Written task:
None of the pictures should be copied, though every line of the listing must be printed exactly.

Listed entries:
Start of Block

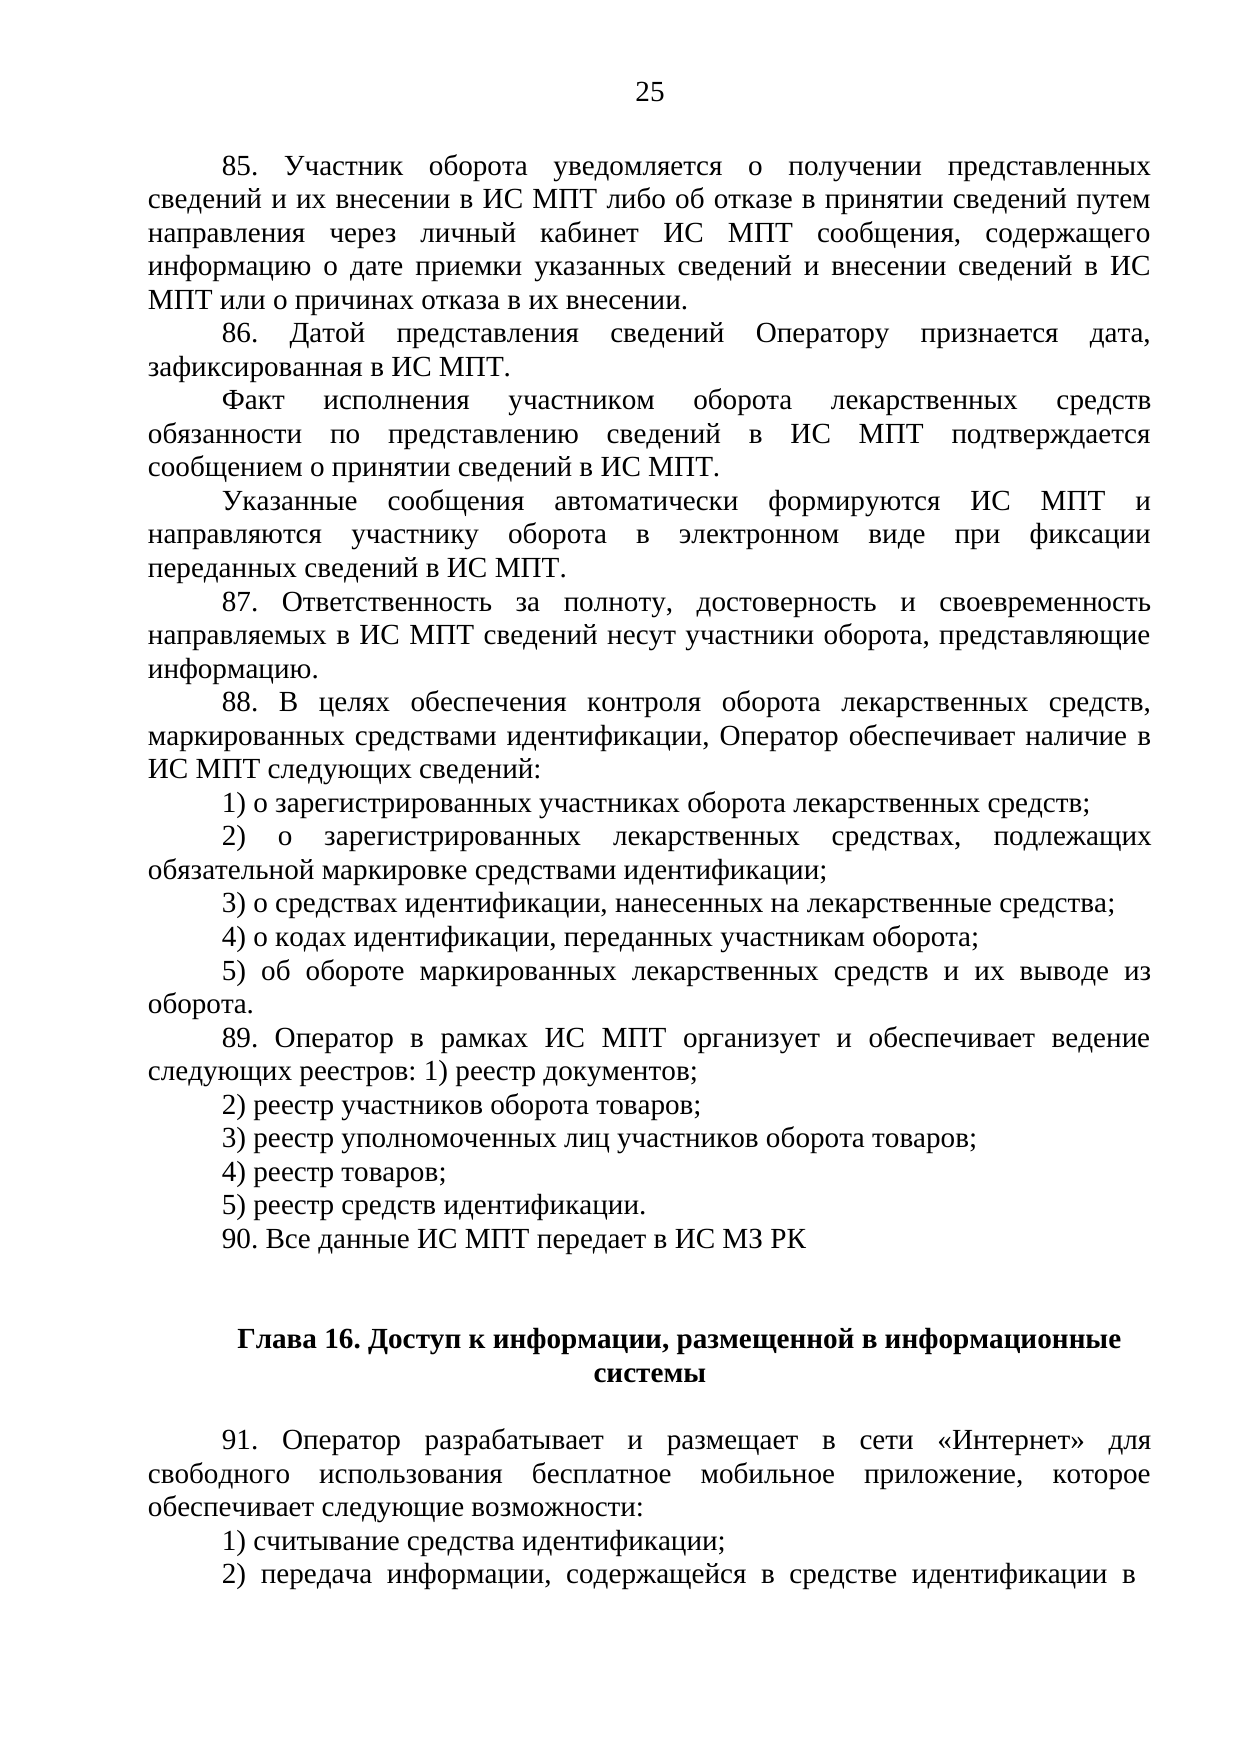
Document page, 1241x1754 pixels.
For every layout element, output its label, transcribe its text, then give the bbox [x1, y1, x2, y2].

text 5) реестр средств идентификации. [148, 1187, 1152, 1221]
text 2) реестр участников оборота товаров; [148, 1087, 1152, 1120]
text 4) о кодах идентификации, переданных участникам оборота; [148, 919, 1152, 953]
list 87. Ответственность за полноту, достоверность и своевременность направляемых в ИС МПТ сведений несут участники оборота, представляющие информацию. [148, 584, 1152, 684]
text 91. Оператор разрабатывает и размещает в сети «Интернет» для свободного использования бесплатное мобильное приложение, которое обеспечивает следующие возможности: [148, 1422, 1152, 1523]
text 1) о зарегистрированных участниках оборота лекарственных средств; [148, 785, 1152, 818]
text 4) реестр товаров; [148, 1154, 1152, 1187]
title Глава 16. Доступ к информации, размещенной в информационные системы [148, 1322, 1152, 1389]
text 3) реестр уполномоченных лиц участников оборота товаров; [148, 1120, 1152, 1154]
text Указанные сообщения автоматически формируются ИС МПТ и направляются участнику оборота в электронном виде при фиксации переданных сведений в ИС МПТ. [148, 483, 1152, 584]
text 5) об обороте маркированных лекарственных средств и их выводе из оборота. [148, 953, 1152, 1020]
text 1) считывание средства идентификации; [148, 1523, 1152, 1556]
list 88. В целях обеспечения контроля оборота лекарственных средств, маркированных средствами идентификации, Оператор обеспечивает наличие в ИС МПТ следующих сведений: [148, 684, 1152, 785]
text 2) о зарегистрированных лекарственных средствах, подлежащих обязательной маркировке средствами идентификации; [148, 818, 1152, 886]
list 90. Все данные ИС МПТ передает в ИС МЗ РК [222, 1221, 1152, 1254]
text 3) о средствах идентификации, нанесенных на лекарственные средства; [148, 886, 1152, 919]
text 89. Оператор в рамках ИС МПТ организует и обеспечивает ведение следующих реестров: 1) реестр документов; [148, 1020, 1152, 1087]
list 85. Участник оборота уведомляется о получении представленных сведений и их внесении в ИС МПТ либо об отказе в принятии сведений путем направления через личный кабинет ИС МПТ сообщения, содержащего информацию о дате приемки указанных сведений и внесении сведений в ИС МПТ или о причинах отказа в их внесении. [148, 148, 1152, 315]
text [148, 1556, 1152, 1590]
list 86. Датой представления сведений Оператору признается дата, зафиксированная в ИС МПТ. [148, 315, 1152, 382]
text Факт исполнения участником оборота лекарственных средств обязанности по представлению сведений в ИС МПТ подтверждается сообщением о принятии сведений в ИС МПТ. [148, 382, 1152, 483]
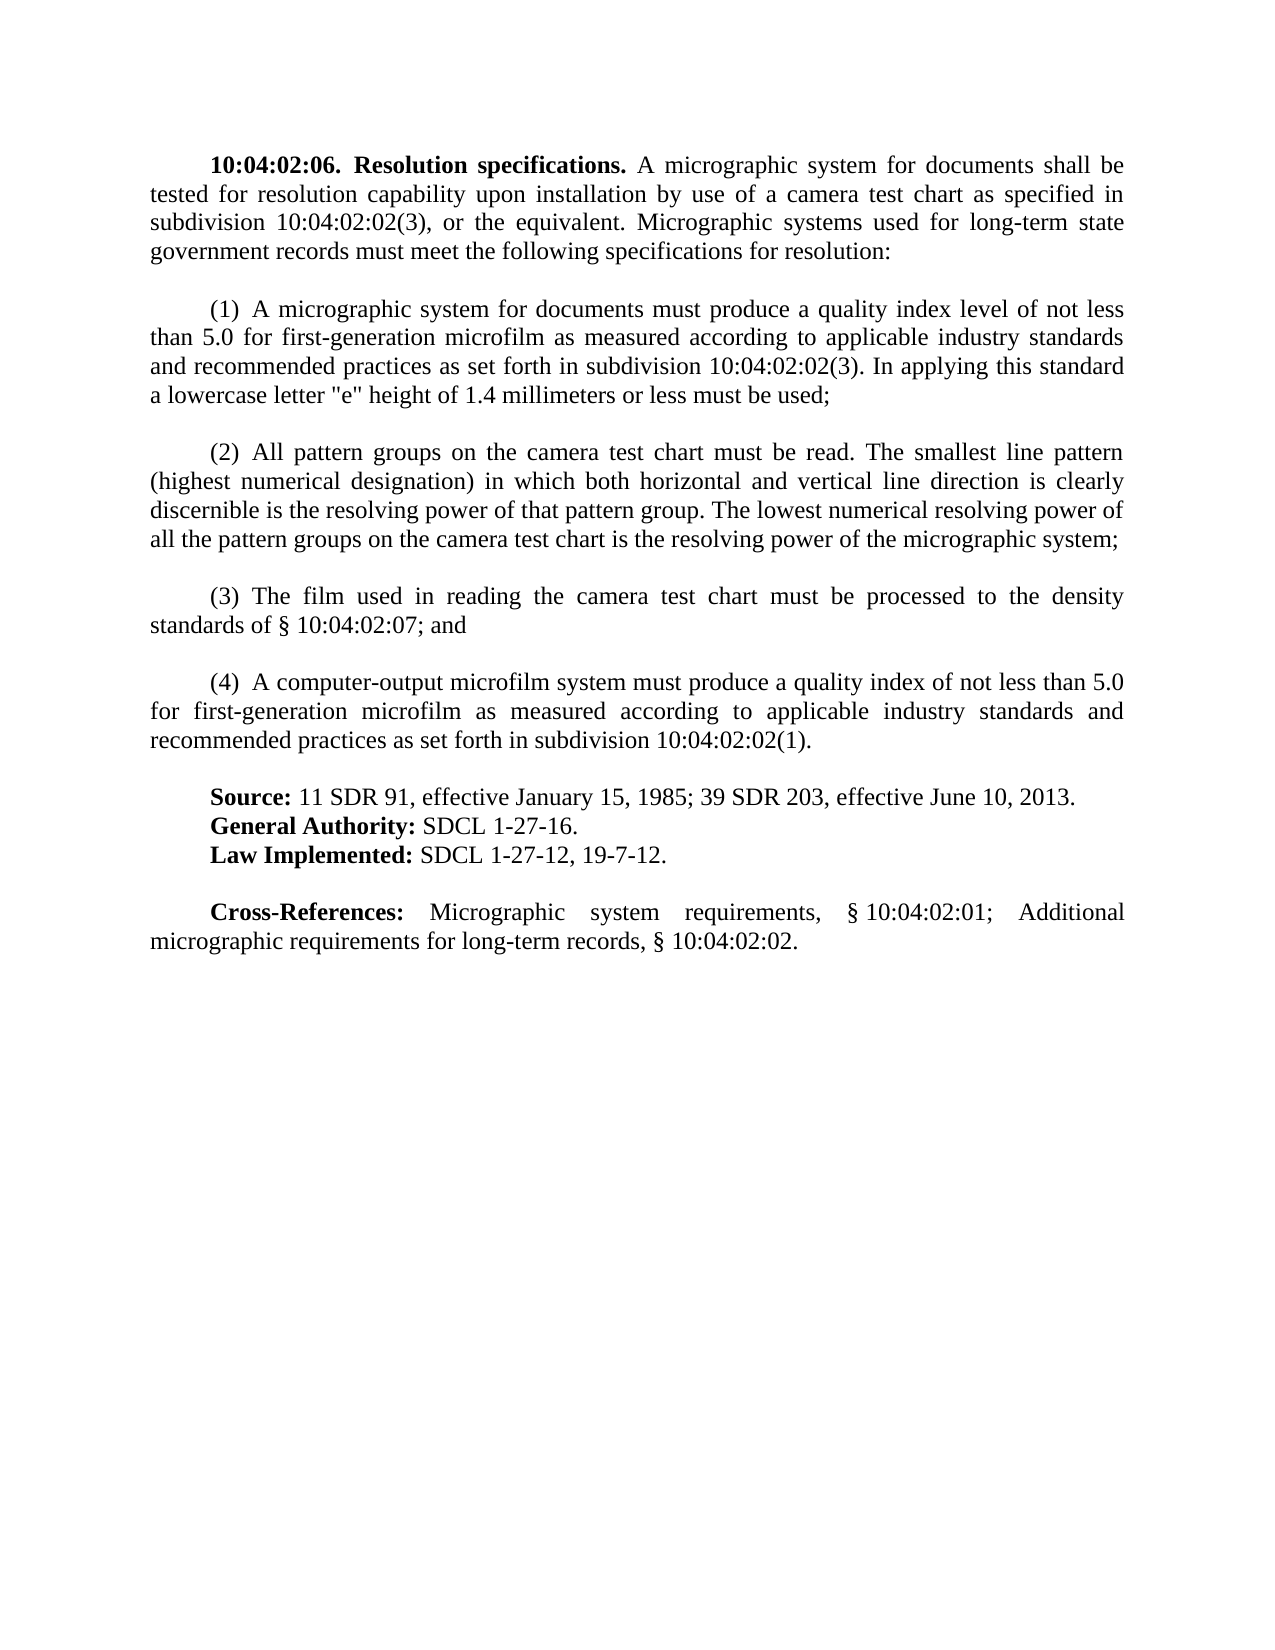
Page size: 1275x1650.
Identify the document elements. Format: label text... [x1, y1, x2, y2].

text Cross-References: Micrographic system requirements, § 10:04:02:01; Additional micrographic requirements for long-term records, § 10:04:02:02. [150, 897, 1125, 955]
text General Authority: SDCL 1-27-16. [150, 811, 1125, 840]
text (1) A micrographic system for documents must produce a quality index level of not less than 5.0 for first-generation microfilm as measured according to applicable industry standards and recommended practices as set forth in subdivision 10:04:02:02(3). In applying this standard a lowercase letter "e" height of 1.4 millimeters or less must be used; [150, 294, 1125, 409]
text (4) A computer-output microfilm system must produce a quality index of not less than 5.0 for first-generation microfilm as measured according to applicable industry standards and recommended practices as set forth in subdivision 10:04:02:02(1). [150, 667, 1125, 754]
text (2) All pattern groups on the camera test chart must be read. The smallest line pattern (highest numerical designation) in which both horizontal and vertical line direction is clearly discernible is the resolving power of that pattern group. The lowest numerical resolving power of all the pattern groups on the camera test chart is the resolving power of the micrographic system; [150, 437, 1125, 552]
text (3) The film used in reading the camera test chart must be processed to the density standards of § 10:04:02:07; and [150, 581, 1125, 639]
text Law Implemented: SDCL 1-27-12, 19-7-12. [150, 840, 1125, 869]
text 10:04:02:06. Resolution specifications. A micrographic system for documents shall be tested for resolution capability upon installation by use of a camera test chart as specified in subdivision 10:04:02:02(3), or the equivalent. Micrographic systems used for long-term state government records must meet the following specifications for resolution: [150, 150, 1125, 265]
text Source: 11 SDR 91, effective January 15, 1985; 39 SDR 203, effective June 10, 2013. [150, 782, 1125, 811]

End of Block

Task result:
Document page, 1241x1754 pixels.
For every layout element, output its label, transcribe its text, then give the bbox [x1, y1, x2, y2].

text 5) реестр средств идентификации. [148, 1187, 1152, 1221]
text 2) реестр участников оборота товаров; [148, 1087, 1152, 1120]
text 4) о кодах идентификации, переданных участникам оборота; [148, 919, 1152, 953]
list 87. Ответственность за полноту, достоверность и своевременность направляемых в ИС МПТ сведений несут участники оборота, представляющие информацию. [148, 584, 1152, 684]
text 91. Оператор разрабатывает и размещает в сети «Интернет» для свободного использования бесплатное мобильное приложение, которое обеспечивает следующие возможности: [148, 1422, 1152, 1523]
text 1) о зарегистрированных участниках оборота лекарственных средств; [148, 785, 1152, 818]
text 4) реестр товаров; [148, 1154, 1152, 1187]
title Глава 16. Доступ к информации, размещенной в информационные системы [148, 1322, 1152, 1389]
text 3) реестр уполномоченных лиц участников оборота товаров; [148, 1120, 1152, 1154]
text Указанные сообщения автоматически формируются ИС МПТ и направляются участнику оборота в электронном виде при фиксации переданных сведений в ИС МПТ. [148, 483, 1152, 584]
text 5) об обороте маркированных лекарственных средств и их выводе из оборота. [148, 953, 1152, 1020]
text 1) считывание средства идентификации; [148, 1523, 1152, 1556]
list 88. В целях обеспечения контроля оборота лекарственных средств, маркированных средствами идентификации, Оператор обеспечивает наличие в ИС МПТ следующих сведений: [148, 684, 1152, 785]
text 2) о зарегистрированных лекарственных средствах, подлежащих обязательной маркировке средствами идентификации; [148, 818, 1152, 886]
list 90. Все данные ИС МПТ передает в ИС МЗ РК [222, 1221, 1152, 1254]
text 3) о средствах идентификации, нанесенных на лекарственные средства; [148, 886, 1152, 919]
text 89. Оператор в рамках ИС МПТ организует и обеспечивает ведение следующих реестров: 1) реестр документов; [148, 1020, 1152, 1087]
list 85. Участник оборота уведомляется о получении представленных сведений и их внесении в ИС МПТ либо об отказе в принятии сведений путем направления через личный кабинет ИС МПТ сообщения, содержащего информацию о дате приемки указанных сведений и внесении сведений в ИС МПТ или о причинах отказа в их внесении. [148, 148, 1152, 315]
text [148, 1556, 1152, 1590]
list 86. Датой представления сведений Оператору признается дата, зафиксированная в ИС МПТ. [148, 315, 1152, 382]
text Факт исполнения участником оборота лекарственных средств обязанности по представлению сведений в ИС МПТ подтверждается сообщением о принятии сведений в ИС МПТ. [148, 382, 1152, 483]
Page size: 1275x1650.
Identify the document elements. Format: label text... [x1, y1, x2, y2].

text Cross-References: Micrographic system requirements, § 10:04:02:01; Additional micrographic requirements for long-term records, § 10:04:02:02. [150, 897, 1125, 955]
text General Authority: SDCL 1-27-16. [150, 811, 1125, 840]
text (1) A micrographic system for documents must produce a quality index level of not less than 5.0 for first-generation microfilm as measured according to applicable industry standards and recommended practices as set forth in subdivision 10:04:02:02(3). In applying this standard a lowercase letter "e" height of 1.4 millimeters or less must be used; [150, 294, 1125, 409]
text (4) A computer-output microfilm system must produce a quality index of not less than 5.0 for first-generation microfilm as measured according to applicable industry standards and recommended practices as set forth in subdivision 10:04:02:02(1). [150, 667, 1125, 754]
text (2) All pattern groups on the camera test chart must be read. The smallest line pattern (highest numerical designation) in which both horizontal and vertical line direction is clearly discernible is the resolving power of that pattern group. The lowest numerical resolving power of all the pattern groups on the camera test chart is the resolving power of the micrographic system; [150, 437, 1125, 552]
text (3) The film used in reading the camera test chart must be processed to the density standards of § 10:04:02:07; and [150, 581, 1125, 639]
text Law Implemented: SDCL 1-27-12, 19-7-12. [150, 840, 1125, 869]
text 10:04:02:06. Resolution specifications. A micrographic system for documents shall be tested for resolution capability upon installation by use of a camera test chart as specified in subdivision 10:04:02:02(3), or the equivalent. Micrographic systems used for long-term state government records must meet the following specifications for resolution: [150, 150, 1125, 265]
text Source: 11 SDR 91, effective January 15, 1985; 39 SDR 203, effective June 10, 2013. [150, 782, 1125, 811]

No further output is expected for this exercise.